Walk the Labyrinth at the Edgar Cayce ARE Center.
Have drinks on the Ocean View Pier at sunset.
Purchase fish right off the boat next to Dockside Restaurant near the Lesner Bridge.
Watch the stars or a laser show at the Virginia Living Museum in Newport News.
Stroll the grounds and enter the historic Hermitage Museum & Gardens in Norfolk.
Join the Annual Olde Towne Ghost Walk in Portsmouth during Halloween season.
Drive across the Chesapeake Bay-Bridge Tunnel.
Enjoy a tasting flight at Mermaid & Williamsburg Wineries.
Watch a fireworks display on the 4th of July in downtown Norfolk or the Virginia Beach Oceanfront.
Go antiquing in Phoebus on a Saturday morning.
Pitch in: Volunteer at a local soup kitchen; pick up trash on the sidewalk; clean the local rivers and Bay; help a non-profit sell beer; become a docent at a museum.
Attend a city council meeting in your municipality.

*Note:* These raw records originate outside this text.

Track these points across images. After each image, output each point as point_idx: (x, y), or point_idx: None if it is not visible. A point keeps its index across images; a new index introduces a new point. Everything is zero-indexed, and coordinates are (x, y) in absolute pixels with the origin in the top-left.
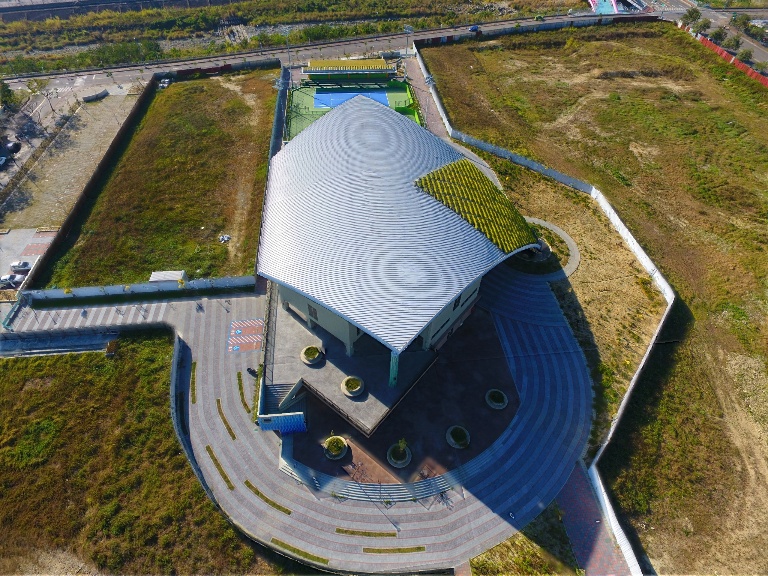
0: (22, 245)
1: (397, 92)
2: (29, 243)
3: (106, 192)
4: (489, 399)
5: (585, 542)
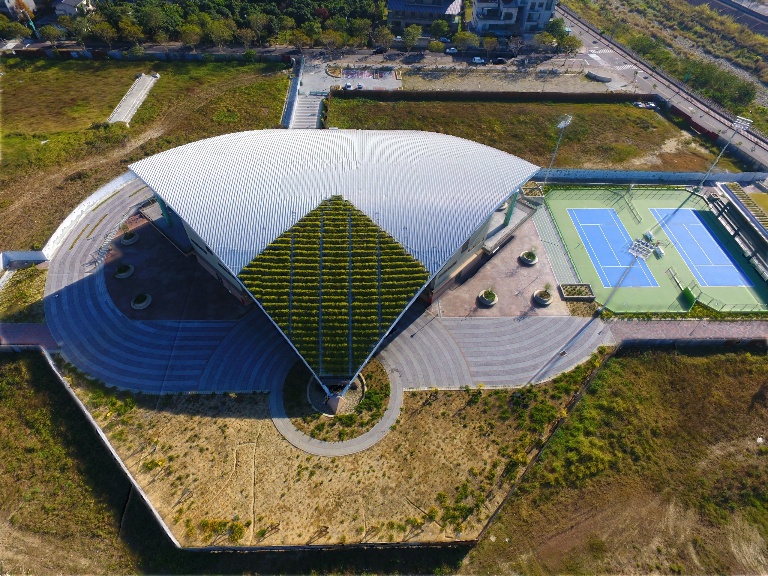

Sit in on an open mic night and play a song of your own – even if you make it up on the spot.
Attend a church, temple or masque service that is different from your faith or denomination. You’ll come away with a better understanding.
Attend a block party. It’s more fun when you can drink a beer and listen to live music in the streets of Ghent, downtown Hampton or Norfolk.
People watch at an outdoor café in Virginia Beach Town Center, Merchant’s Square in Colonial Williamsburg or Virginia Beach Boardwalk.
Go to a locally-owned coffee shop, have a cup of java and a conversation with someone you don’t know. Leave your laptop, cell phone and tablet at home. Consider it Digital Detox.